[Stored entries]
════════
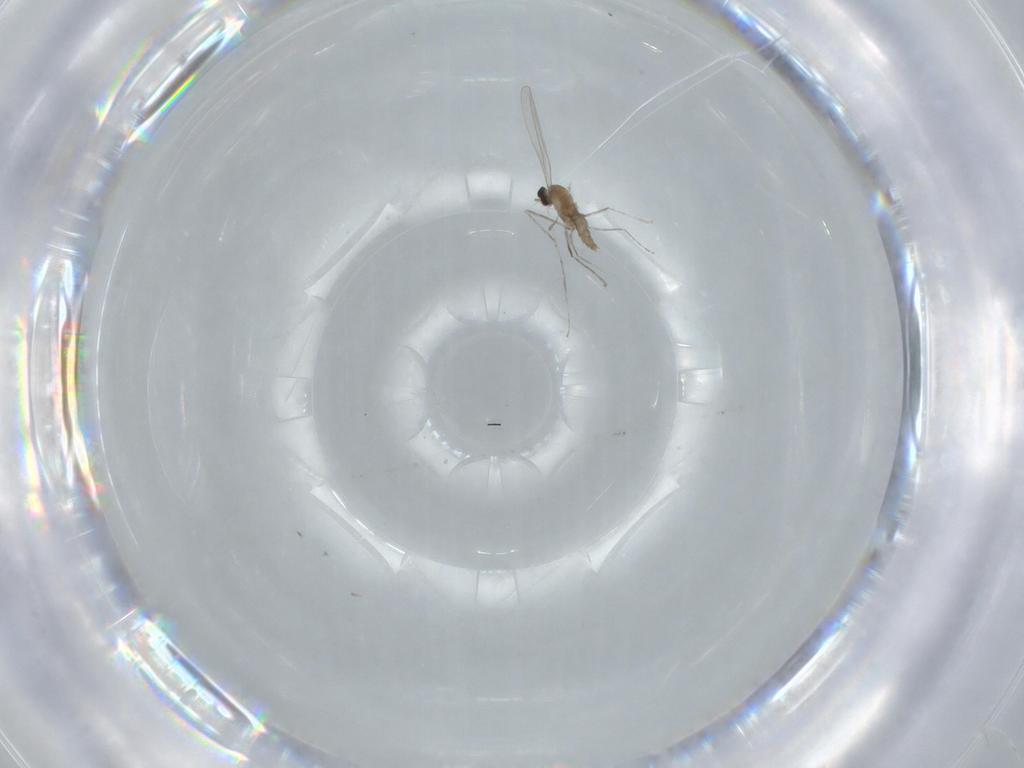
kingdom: Animalia
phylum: Arthropoda
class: Insecta
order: Diptera
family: Cecidomyiidae
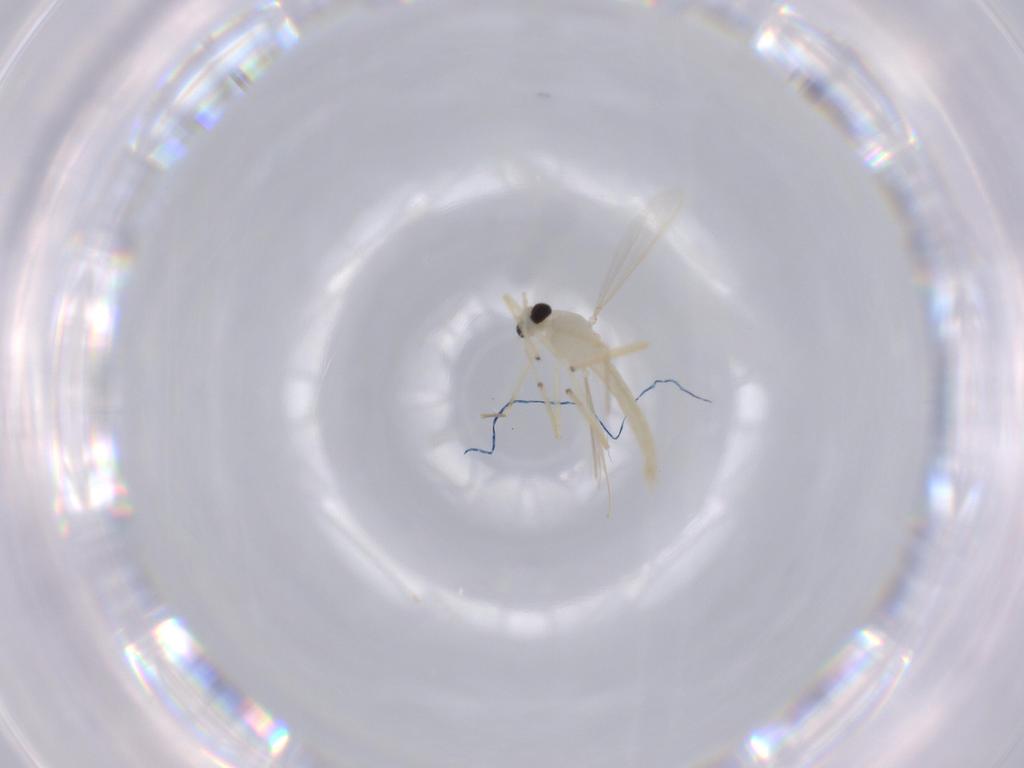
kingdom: Animalia
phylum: Arthropoda
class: Insecta
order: Diptera
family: Chironomidae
════════
Problem to solve: Copy out every line of the entries above word for word, leaving out the pictures.

Finished exercise:
kingdom: Animalia
phylum: Arthropoda
class: Insecta
order: Diptera
family: Cecidomyiidae
kingdom: Animalia
phylum: Arthropoda
class: Insecta
order: Diptera
family: Chironomidae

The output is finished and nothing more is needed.